#### [TASK DETAILS]
Write out every item below word for word, leaving out the picture lines.

(Records from a dataset)
================================
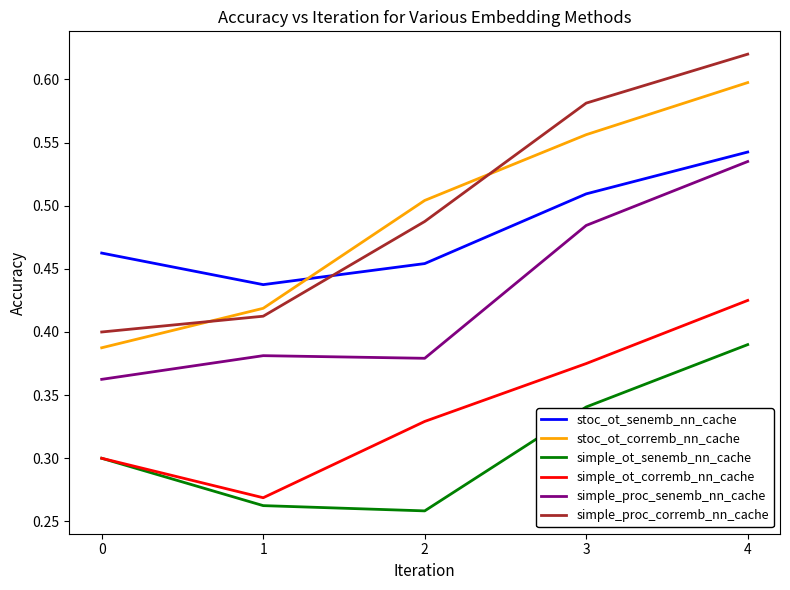

What is the sum of the simple_proc_senemb_nn_cache values at 0 and 4?

0.9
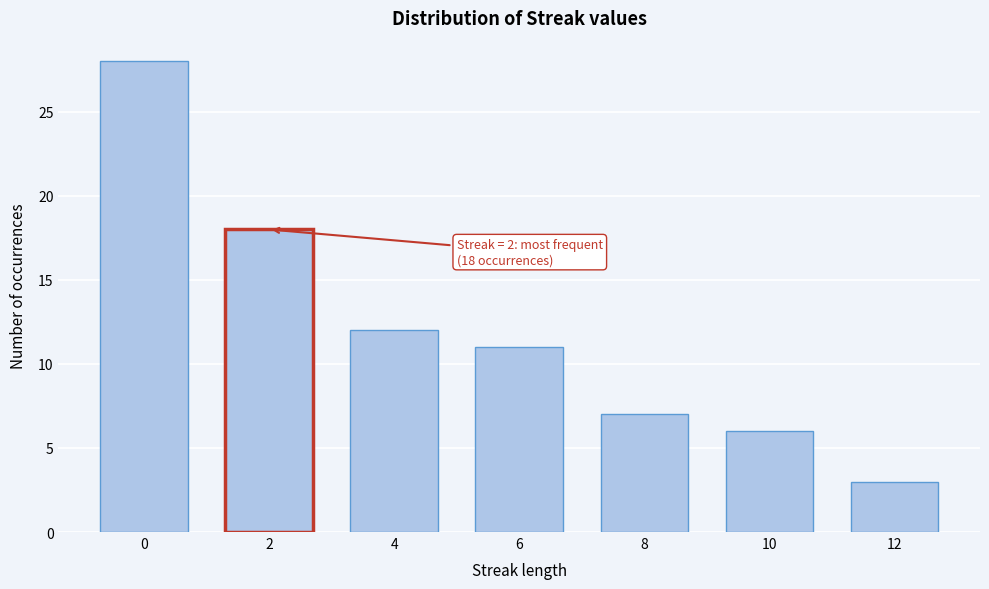

Reading left to right, list all the values displayed in this chart.

0=28	2=18	4=12	6=11	8=7	10=6	12=3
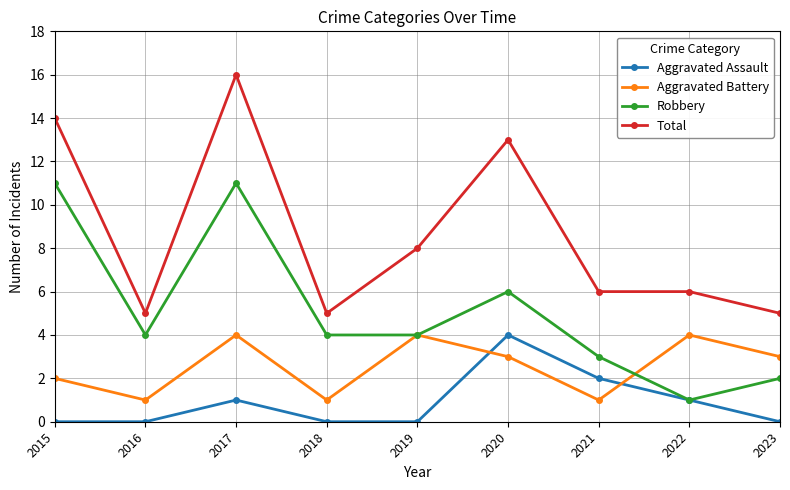

What is the maximum value for Aggravated Battery?

4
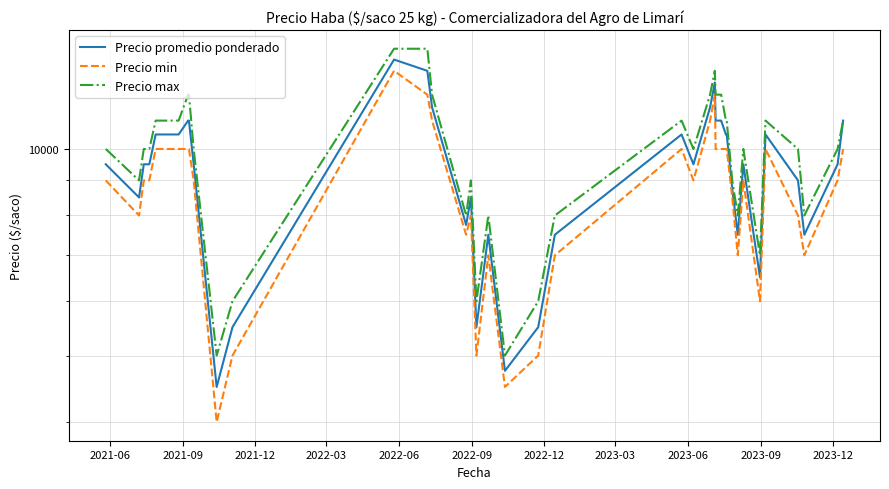

Rank the series at 2022-06 from lowest to highest value.

Precio min, Precio promedio ponderado, Precio max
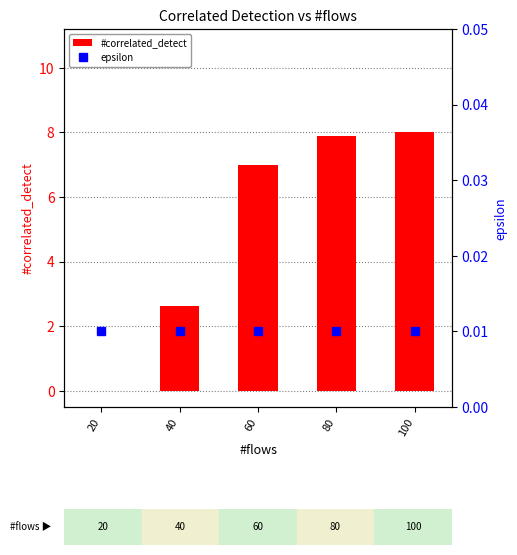

Reading left to right, transcribe all the data shown in this chart.

#correlated_detect: 0.0	2.6	7.0	7.9	8.0
epsilon: 0.0	0.0	0.0	0.0	0.0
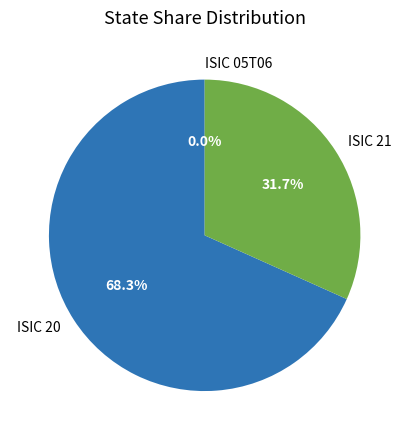

Which slice is the largest?

ISIC 20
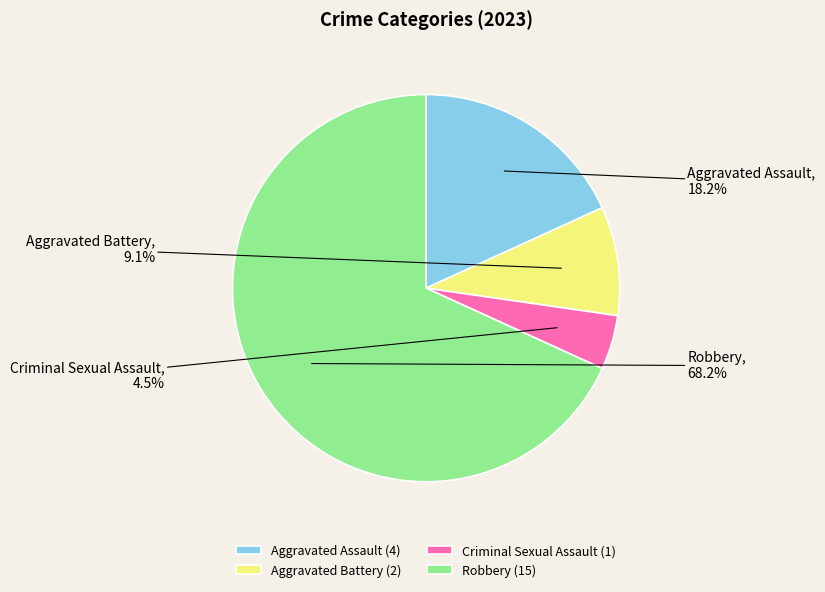

What is the ratio of the value at Aggravated Assault to the value at Criminal Sexual Assault?

4.0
================================
#### [EXERCISE RESPONSE]
What is the sum of the simple_proc_senemb_nn_cache values at 0 and 4?

0.9

Reading left to right, list all the values displayed in this chart.

0=28	2=18	4=12	6=11	8=7	10=6	12=3

What is the maximum value for Aggravated Battery?

4

Rank the series at 2022-06 from lowest to highest value.

Precio min, Precio promedio ponderado, Precio max

Reading left to right, transcribe all the data shown in this chart.

#correlated_detect: 0.0	2.6	7.0	7.9	8.0
epsilon: 0.0	0.0	0.0	0.0	0.0

Which slice is the largest?

ISIC 20

What is the ratio of the value at Aggravated Assault to the value at Criminal Sexual Assault?

4.0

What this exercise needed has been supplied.